Toxic friendships are hard to spot. They come in all different forms, some friends are passive aggressive, some are aggressive, some are so hot and cold the constant fluctuations give you whiplash. The first time I saw a toxic friendship play out in a big way was in the movie Something Borrowed (book and movie). Ironically, my oldest friend and I joke that we are similar to Darcy and Rachel, but not because of the toxicity of their friendship. We’re just opposites who happen to be best friends [the similarities stop there, though. Trust me.]. Anyway, Darcy and Rachel seem to be best friends on the surface, but the deeper you dig, the more you realize the friendship is incredibly draining and Darcy is consistently acting in such a way as to belittle Rachel. Though they seem like such great friends, the friendship is killing Rachel. No friend should belittle you. I had a law school friend who I talked to a ton first semester but took a step back from the second semester. The perception of myself as a law student, without their influence, was a stark contrast. I no longer felt like I was doing something wrong for not getting something immediately. I don’t want to go too far into it, but let’s just say I realized, with some distance between us, that their small comments were actually contributing heavily to my self-doubt and feelings of incompetence.

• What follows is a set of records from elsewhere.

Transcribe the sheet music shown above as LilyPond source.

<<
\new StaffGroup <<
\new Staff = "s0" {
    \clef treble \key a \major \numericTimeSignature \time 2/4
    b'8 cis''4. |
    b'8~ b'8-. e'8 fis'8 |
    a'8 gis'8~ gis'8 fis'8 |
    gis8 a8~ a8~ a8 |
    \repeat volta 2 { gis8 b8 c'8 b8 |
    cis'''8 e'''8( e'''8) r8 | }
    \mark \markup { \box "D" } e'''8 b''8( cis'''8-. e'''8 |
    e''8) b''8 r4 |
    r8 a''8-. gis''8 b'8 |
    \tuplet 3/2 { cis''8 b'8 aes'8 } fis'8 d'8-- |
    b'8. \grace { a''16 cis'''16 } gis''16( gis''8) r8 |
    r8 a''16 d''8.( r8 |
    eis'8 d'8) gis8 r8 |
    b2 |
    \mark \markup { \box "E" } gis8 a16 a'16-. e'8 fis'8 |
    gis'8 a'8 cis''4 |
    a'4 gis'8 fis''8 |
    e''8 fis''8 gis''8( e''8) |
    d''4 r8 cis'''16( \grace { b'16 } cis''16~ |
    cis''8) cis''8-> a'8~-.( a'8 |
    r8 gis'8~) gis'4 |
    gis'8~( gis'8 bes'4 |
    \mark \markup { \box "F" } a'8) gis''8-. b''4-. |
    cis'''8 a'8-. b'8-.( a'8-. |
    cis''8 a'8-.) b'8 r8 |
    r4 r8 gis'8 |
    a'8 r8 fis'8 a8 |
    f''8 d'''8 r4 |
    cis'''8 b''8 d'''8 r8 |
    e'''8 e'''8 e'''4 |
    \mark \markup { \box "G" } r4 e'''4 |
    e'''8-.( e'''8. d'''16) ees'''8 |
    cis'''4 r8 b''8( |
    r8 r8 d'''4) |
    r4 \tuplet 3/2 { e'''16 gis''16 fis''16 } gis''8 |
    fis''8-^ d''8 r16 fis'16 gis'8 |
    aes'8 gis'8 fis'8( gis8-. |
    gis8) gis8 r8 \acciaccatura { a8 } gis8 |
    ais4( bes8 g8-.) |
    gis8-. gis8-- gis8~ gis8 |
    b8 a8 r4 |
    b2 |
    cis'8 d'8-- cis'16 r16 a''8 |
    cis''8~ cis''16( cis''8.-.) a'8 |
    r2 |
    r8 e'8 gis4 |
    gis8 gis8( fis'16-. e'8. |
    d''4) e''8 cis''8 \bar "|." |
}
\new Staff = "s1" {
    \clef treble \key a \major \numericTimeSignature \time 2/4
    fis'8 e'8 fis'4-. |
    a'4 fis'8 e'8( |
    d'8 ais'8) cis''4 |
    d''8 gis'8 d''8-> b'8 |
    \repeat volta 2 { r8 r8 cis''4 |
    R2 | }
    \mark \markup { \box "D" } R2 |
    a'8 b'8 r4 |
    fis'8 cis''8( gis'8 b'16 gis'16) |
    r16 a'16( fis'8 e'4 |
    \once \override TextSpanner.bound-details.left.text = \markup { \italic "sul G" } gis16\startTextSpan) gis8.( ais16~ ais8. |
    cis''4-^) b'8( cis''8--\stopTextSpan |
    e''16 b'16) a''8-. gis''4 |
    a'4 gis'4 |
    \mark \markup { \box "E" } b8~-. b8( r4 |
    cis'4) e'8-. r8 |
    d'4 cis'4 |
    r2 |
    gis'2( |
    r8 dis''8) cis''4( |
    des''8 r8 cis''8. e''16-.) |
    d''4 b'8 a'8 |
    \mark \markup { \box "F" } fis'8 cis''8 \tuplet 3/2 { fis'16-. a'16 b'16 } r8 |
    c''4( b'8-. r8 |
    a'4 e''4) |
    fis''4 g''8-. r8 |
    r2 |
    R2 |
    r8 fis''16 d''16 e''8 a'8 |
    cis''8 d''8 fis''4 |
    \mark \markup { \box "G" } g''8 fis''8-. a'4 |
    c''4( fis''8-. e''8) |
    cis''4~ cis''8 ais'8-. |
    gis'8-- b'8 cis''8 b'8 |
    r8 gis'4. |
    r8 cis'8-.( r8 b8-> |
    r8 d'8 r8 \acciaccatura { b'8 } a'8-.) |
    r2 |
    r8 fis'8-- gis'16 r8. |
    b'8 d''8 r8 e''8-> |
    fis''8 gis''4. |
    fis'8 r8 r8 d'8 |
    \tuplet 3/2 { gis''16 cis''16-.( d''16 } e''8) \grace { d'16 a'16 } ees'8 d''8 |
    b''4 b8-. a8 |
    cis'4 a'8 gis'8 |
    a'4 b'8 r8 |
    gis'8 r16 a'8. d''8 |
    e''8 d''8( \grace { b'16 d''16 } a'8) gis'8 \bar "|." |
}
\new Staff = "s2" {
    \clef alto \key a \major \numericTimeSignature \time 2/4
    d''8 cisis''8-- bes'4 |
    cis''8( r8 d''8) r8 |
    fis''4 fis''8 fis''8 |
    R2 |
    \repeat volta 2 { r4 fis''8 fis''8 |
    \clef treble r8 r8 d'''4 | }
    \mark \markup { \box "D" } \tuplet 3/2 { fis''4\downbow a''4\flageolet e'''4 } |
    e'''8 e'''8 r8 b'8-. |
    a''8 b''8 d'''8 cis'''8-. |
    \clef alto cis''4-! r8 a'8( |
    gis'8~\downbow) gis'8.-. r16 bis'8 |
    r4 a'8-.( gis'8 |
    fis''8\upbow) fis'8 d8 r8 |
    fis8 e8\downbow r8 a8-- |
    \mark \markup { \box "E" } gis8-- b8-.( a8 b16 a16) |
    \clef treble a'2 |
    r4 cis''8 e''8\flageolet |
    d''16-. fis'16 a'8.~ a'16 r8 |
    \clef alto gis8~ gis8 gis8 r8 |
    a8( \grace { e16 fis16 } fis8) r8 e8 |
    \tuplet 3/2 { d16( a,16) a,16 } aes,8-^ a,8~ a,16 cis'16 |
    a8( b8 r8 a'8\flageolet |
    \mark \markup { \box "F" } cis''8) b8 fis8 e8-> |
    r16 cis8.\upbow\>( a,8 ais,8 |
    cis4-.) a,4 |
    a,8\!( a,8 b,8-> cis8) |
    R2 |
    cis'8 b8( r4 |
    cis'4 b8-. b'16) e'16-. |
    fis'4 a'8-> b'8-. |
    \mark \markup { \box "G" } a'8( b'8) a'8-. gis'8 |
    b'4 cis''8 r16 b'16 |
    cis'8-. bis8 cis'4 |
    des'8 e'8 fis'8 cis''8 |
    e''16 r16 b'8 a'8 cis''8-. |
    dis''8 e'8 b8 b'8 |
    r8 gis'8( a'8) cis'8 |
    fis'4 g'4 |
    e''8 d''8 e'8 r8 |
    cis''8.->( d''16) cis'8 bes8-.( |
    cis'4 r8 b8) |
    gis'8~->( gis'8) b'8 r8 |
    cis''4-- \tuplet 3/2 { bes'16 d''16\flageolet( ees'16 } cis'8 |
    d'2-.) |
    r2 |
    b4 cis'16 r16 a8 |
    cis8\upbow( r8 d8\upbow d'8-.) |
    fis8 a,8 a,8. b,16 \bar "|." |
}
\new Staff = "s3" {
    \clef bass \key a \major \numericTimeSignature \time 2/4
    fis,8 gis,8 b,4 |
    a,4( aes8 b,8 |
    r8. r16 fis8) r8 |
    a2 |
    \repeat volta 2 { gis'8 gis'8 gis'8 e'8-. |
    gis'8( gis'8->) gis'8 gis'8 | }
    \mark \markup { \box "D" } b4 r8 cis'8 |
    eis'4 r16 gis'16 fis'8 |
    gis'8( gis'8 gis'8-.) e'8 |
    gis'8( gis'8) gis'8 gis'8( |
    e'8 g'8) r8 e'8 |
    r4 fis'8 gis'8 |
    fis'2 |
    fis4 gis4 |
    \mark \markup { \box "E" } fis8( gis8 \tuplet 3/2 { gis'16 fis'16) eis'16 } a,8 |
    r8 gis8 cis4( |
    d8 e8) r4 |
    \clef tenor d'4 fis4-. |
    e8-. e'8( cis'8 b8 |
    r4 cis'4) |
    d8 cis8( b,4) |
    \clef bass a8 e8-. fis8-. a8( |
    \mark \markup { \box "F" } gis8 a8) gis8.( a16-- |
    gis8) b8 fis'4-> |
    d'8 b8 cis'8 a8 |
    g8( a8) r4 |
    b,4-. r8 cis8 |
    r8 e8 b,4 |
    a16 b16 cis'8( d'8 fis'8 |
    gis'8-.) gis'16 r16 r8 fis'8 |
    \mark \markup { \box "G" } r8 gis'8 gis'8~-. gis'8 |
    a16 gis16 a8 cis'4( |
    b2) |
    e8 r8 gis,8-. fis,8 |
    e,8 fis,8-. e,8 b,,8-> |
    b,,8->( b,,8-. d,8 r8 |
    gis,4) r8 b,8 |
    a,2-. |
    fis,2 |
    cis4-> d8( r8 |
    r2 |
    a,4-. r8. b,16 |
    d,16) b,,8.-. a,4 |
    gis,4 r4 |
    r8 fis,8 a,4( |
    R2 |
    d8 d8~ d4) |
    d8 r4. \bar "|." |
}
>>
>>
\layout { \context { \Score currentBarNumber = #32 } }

I’d like to conclude with this: you may not recognize a bad friend with the immediacy you would recognize a bad boy, but you should develop enough confidence in yourself to know that if someone is making you feel less than or inadequate or like they’re doing you a favor by being your friend, you’re most likely better without them.
Have you ever had a toxic friend? How did you know? What did you do to change the situation?